# Tutor profile: Zack H.

## Questions

### Subject: Basic Math

For the following expression, solve in steps to show proper PEMDAS application. 12 - 1 * 0 + 4 / 2

1. 1 * 0 = 0; 12 - 0 + 4 / 2 2. 4 / 2 = 2; 12 - 0 + 2 3. 12 - 0 + 2 = 14

### Subject: Physics

A baseball player is running toward home plate to score the winning run. He begins his slide to the plate at 25 ft/sec, 8ft from the plate. He decelerates at a rate of 40 ft/sec^2. Assume that: - If the runner reaches or passes the plate, he will be making contact with the plate (and scores the run) - The runner is tagged (does not score the run) by the catcher just after he stops sliding Does he score the run and win the game? If not, how far short is the runner when he is tagged?
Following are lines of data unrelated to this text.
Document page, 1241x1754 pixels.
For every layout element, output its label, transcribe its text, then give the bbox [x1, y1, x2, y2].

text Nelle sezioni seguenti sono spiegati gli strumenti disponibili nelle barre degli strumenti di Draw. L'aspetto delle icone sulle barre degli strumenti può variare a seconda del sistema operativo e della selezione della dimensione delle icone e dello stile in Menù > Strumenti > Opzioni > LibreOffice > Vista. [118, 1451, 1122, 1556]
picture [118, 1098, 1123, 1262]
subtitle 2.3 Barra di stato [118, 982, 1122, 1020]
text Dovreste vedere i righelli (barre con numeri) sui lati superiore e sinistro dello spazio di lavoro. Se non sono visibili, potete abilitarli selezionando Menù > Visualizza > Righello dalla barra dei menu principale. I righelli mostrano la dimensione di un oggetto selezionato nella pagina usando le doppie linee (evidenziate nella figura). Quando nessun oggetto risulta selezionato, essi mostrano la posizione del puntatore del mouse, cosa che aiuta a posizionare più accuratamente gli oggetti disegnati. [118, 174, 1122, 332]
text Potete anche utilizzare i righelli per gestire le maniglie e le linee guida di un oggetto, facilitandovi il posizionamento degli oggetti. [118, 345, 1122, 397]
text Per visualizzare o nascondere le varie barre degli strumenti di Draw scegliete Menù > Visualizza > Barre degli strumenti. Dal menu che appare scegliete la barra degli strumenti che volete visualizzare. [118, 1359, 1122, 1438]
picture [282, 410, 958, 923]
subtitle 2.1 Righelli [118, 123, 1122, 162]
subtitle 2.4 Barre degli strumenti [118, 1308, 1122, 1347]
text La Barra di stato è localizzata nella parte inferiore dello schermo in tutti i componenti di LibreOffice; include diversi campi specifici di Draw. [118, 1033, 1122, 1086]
We know the following information from the problem statement: $$ $$ \begin{align*} Initial Speed\\ V_{0} &= 25 ft/sec\\ Acceleration\\ a &= -40 ft/sec^2\\ \end{align*} Let's also define the locations of the runner as $$x_{0} = 0 ft$$ and $$x = 8 ft$$. We can use the following equation of motion to determine the runner's sliding velocity at home plate: \begin{align*} V^2 = V_{0}^2 + 2a(x-x_{0}) \end{align*} Let's use our defined values and see what happens with the runner. Inserting the values above, we have: \begin{align*} V^2 &= (25 ft/sec)^2 + 2 (-40 ft/sec^2) (8 ft - 0 ft)\\ V^2 &= 625 ft^2/sec^2 + (-640 ft^2/sec^2)\\ V^2 &= -15 ft^2/sec^2\\ V &= \sqrt{-15 ft^2/sec^2}\\ \end{align*} We can see that the solution for the velocity at the end of the runner's 8 ft slide would be an imaginary number. This means that the runner does not slide the full 8 ft to home plate. Unfortunately, the runner does not score the run and win the game. To see just how close the runner was to scoring the run, we can go back to our equation of motion and redefine some of the values. In this case, we will redefine the final velocity, $$V$$, to be: $$V = 0 ft/sec$$ to represent the end of his slide. We will also change $$x$$ back to an unknown variable, because we know he does not slide the full 8 ft. Our equation becomes: \begin{align*} V^2 &= V_{0}^2 + 2a(x-x_{0})\\ (0 ft/sec)^2 &= (25 ft/sec)^2 + 2 (-40 ft/sec^2) (x - 0 ft)\\ \end{align*} Rearranging and solving for $$x$$: \begin{align*} 0ft^2/sec^2 &= 625 ft^2/sec^2 - 80x ft/sec^2\\ 80x ft/sec^2 &= 625 ft^2/sec^2\\ x &= 7.8 ft\\ \end{align*} This means the runner's slide extended 7.8 ft towards home plate. Thus, the runner was just 0.2 ft shy of scoring the game winning run!

### Subject: Algebra

Your friends, Tim and Katie, are on a game show. For a chance to win $20,000, they are each given one equation and asked to solve for 'x' and 'y'. They have a "phone a friend" lifeline that they can use. Luckily for them, their friend (you) is an algebra whiz and can help them win without breaking a sweat. The equations are as follows: \begin{align*} 8x + 4y &= 32\\ 4x - 2y &= 8 \end{align*} Solve for 'x' and 'y' so Tim and Katie can go on a lavish vacation. $$ $$

To begin, let's simplify the first equation in the system. Rearranging for y: \begin{align*} 8x + 4y &= 32\\ 4y &= 32 - 8x\\ y &= 8 - 2x\\ \end{align*} Next, let's use this definition for y in the second equation: \begin{align*} 4x - 2y &= 8\\ \end{align*} Replacing y, \begin{align*} 4x - 2 ( 8 - 2x) &= 8\\ \end{align*} Now we just simplify and solve for x! \begin{align*} 4x - 16 + 4x &= 8\\ 8x &= 24\\ x &= 3\\ \end{align*} So, now we know that $$x=3$$ and we can use this to solve for y in the simplified first equation, like so: \begin{align*} y &= 8 - 2x\\ y &= 8 - 2(3)\\ y &= 8 - 6\\ y &= 2\\ \end{align*}